尤其是,殺人者如今正麵無表情地站在他臉前。
鄧衝渾身上下的血液幾乎都被恐懼包裹,他下意識跪倒在地,磕頭求饒。
“我…我不知道您是什麽人,我目不識丁,看錯了……我早知道會有今日,怎麽可能會對她動手呢,您,您給我一個機會,我幫您將她找回來可以嗎?”
之前麵對風七的時候,鄧衝也恐懼過。
可眼下,他所麵對的恐懼,與當初比起來,可謂是大巫見小巫。
鄧衝甚至已經認定了自己不能從景宏宸的手下活下來。
可……哪怕隻是給他一個痛快,也,也好啊。
景宏宸卻隻是似笑非笑地看著鄧衝。
“大生意,隻走了兩日便已經將人給送走了,你覺得,我還需要你多說什麽嗎?”
景宏宸垂著眸子,手中的匕首轉出了漂亮的弧線。
“狄人沒了你們的生意,也無處去尋鐵器,她斷了你們的財路,也斷了狄人的念想。”
鄧衝恐懼地後退:“你既然都知道,為什麽還要…”
“為什麽?”
匕首從景宏宸的手中飛出,落在了鄧衝的麵前。
“你想問我為什麽要殺了你們,很簡單,你們動了她,活該去死。”
“我不僅要你們死,我還要讓狄人知道,她不能死,否則,後果嚴重。
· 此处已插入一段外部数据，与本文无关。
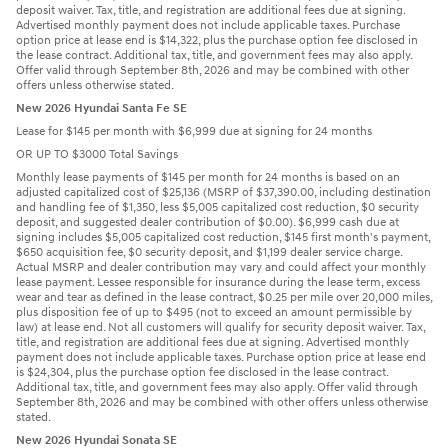
deposit waiver. Tax, title, and registration are additional fees due at signing.
Advertised monthly payment does not include applicable taxes. Purchase
option price at lease end is $14,322, plus the purchase option fee disclosed in
the lease contract. Additional tax, title, and government fees may also apply.
Offer valid through September 8th, 2026 and may be combined with other
offers unless otherwise stated.
New 2026 Hyundai Santa Fe SE
Lease for $145 per month with $6,999 due at signing for 24 months
OR UP TO $3000 Total Savings
Monthly lease payments of $145 per month for 24 months is based on an
adjusted capitalized cost of $25,136 (MSRP of $37,390.00, including destination
and handling fee of $1,350, less $5,005 capitalized cost reduction, $0 security
deposit, and suggested dealer contribution of $0.00). $6,999 cash due at
signing includes $5,005 capitalized cost reduction, $145 first month's payment,
$650 acquisition fee, $0 security deposit, and $1,199 dealer service charge.
Actual MSRP and dealer contribution may vary and could affect your monthly
lease payment. Lessee responsible for insurance during the lease term, excess
wear and tear as defined in the lease contract, $0.25 per mile over 20,000 miles,
plus disposition fee of up to $495 (not to exceed an amount permissible by
law) at lease end. Not all customers will qualify for security deposit waiver. Tax,
title, and registration are additional fees due at signing. Advertised monthly
payment does not include applicable taxes. Purchase option price at lease end
is $24,304, plus the purchase option fee disclosed in the lease contract.
Additional tax, title, and government fees may also apply. Offer valid through
September 8th, 2026 and may be combined with other offers unless otherwise
stated.
New 2026 Hyundai Sonata SE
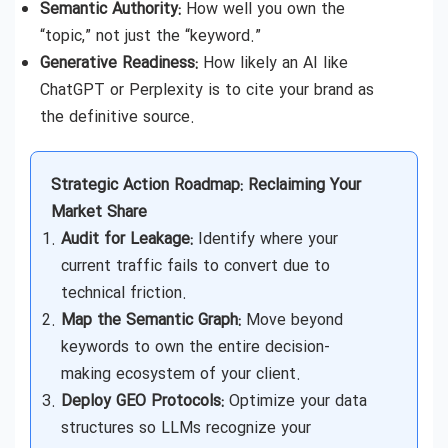
Semantic Authority:
How well you own the
“topic,” not just the “keyword.”
Generative Readiness:
How likely an AI like
ChatGPT or Perplexity is to cite your brand as
the definitive source.
Strategic Action Roadmap: Reclaiming Your
Market Share
Audit for Leakage:
Identify where your
current traffic fails to convert due to
technical friction.
Map the Semantic Graph:
Move beyond
keywords to own the entire decision-
making ecosystem of your client.
Deploy GEO Protocols:
Optimize your data
structures so LLMs recognize your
”
景宏宸的話語中無波無瀾,語氣平靜得宛若在陳述一件再普通不過的事情。
方才在來的路上,景宏宸隻覺得自己再沒這般冷靜過了。
他冷靜得好像十多年前,麻木地從滿地瘡痍的屍山火海中回到京城,去尋了還不是皇後的薑婉,跪在地上求她收自己為義子。
景宏宸那時很明白,他某種意義上已經不算是活人了。
他接下來的每一天,都將為了洗清景家身上的背負的仇恨而活。
直到遇到風七之後,景宏宸短暫地有種新生的錯覺。